Their current bowl with a gold rim about the same size is E.675 so I'm very happy with my new salad bowl  ;D


m

flying free:
Description here on how old rolled glass was imprinted with a pattern:

https://sashwindowspecialist.com/blog/history-patterned-window-glass/

However, how was achieving a similar effect possible on a curved bowl or goblet?

Ekimp:
Maybe they used the transfer print resist method - where the design was etched onto a copper plate that was then used to create a transfer of resist that was applied to the glass before acid etching. Ref Hajdamach page 197 as discussed here:

http://www.glassmessages.com/index.php/topic,13714.0.html

I could see that working on your cameo glass shade (the pattern reminded me of tortoise shell) as there are separate areas but on your bowl there might be some sort of seam where the ends of the pattern join.
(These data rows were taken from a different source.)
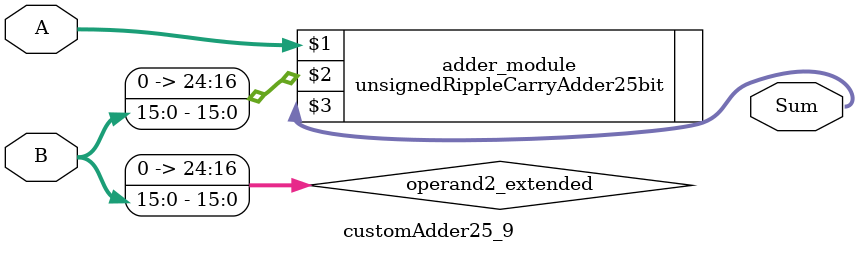
<source format=v>

module customAdder25_9(
                    input [24 : 0] A,
                    input [15 : 0] B,
                    
                    output [25 : 0] Sum
            );

    wire [24 : 0] operand2_extended;
    
    assign operand2_extended =  {9'b0, B};
    
    unsignedRippleCarryAdder25bit adder_module(
        A,
        operand2_extended,
        Sum
    );
    
endmodule
        
</source>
Unless they had a way around that.

flying free:
Thanks for that.  I will look it up in the book later.
No seam.  That's what so curious about these items.

Also about the cost.  Thinking about it, there are many examples of Baccarat Eglantier around and that's two colour/two layer so I can't imagine it was that overly expensive to do.  Perhaps it was a Baccarat 'connection' that had the ability to produce these items or the machinery/plates required to make them hence so many more of the Baccarat pieces around.
I wonder if the resist also outlined the floral outer coloured layer pattern but how did they do that?
And how did they do the second colour layer full stop?  Was it cased in bands or patch areas or was the whole thing cased and then when the acid resist cut through it removed the coloured layer where the background pattern was?

Ekimp:
I’m not sure I followed that correctly so might have the wrong end of the stick :D, but with your shade, I assumed they did the cameo work as normal from a cased blank, the clear background areas being smooth after. Then they could apply the resist transfers for the texture in the clear background areas, resist could then be painted by hand over the flower foreground to protect those areas from the acid when etching the background texture?

It is a fairly loose imprecise pattern on the bowl, maybe they could hide the seam.